Monday, April 20, 2020

Day 33, Corona Lockdown


     It's hard to believe we're on day 33 of a countrywide lockdown. Shit, it's a worldwide lockdown! I wake up each morning and the first 30 seconds before I fully come awake, all is well. I sit up on the side of my bed, take a deep breath, and then realize with a sigh, another day in quarantine. Another day with hours to fill and time on my hands. I have been made to slow down, whether I like it or not.
     I think my hardest week was the third one. I'm a homebody but I do like getting out once a week just for inspiration. By the third week, I was getting antsy. I did make it and used it to do some soul searching. Now I'm looking at this lockdown as a way to stop rushing through life. I didn't need to be busy all day and I'm sure not feeling guilty about it. I have days where I'm full of piss and vinegar and I get a lot done. I also have days when I curl up on my big chair and read a book. Maybe do some crochet while I watch an episode of Expanse or listen to my favorite music. I don't need to be go-go-go every waking moment of every day.

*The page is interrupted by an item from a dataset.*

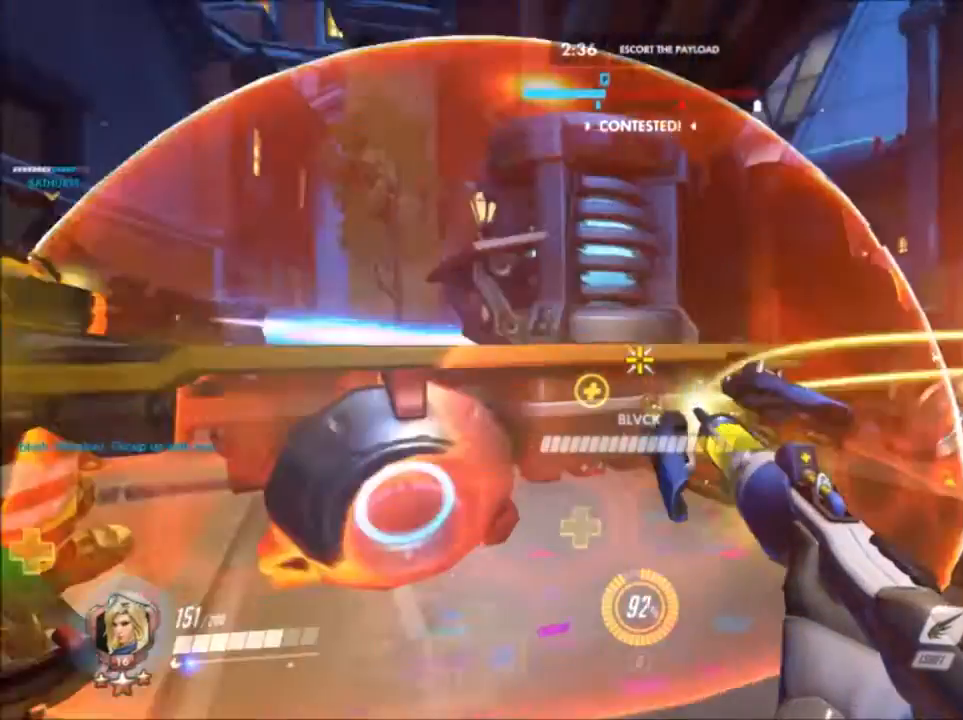
{"keys": ["a", "w"], "mouse": ["left"], "events": [[50, "d", "up"], [67, "s", "up"], [350, "mouse_left", "down"], [350, "w", "down"]]}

     Each day brings new challenges as to how I spend my day. Yesterday I did a load of laundry and made muffins. I think we're getting tired of muffins so now I'll have to get a bit more creative. Today I'll vacuum and get another load of laundry done. I have to remember to water the house plants. They're looking rather droopy. Tomorrow is another day and I'll worry about that when it gets here. 

     I do my writing from my kitchen window. It faces the street, not that there's much in the way of excitement happening. People walking. Dog walkers and a bit of exercise are what keeps them going every day. They know this part of their day is already mapped out for them. Routine helps to bite a big chunk out of my day, not so much time to fill. Every morning you'll find me right here, coffee in hand, talking to my trusty laptop. This is how I've started my mornings for the last 6 years. I saw no need to change that because of a pandemic. This time of writing first thing in the morning usually sets my tone for the whole day.

     I think like everyone else, right now at this moment, I am actually living one day at a time. I don't think I've ever done this before. Until the virus is under control, I have no idea what tomorrow is going to be. It's easier not to think about it. I focus on today. I make today the best day I can with what I have at hand. This is my home and I have all my favorite things right here. Learning to slow down is giving me peace and contentment. I'm satisfied.

     I also know that when this war is over, the world will probably go back to the way it was but I don't know if I will. I like this easy pace. I no longer want to rush through what's left of my life. I want to take as much time as possible.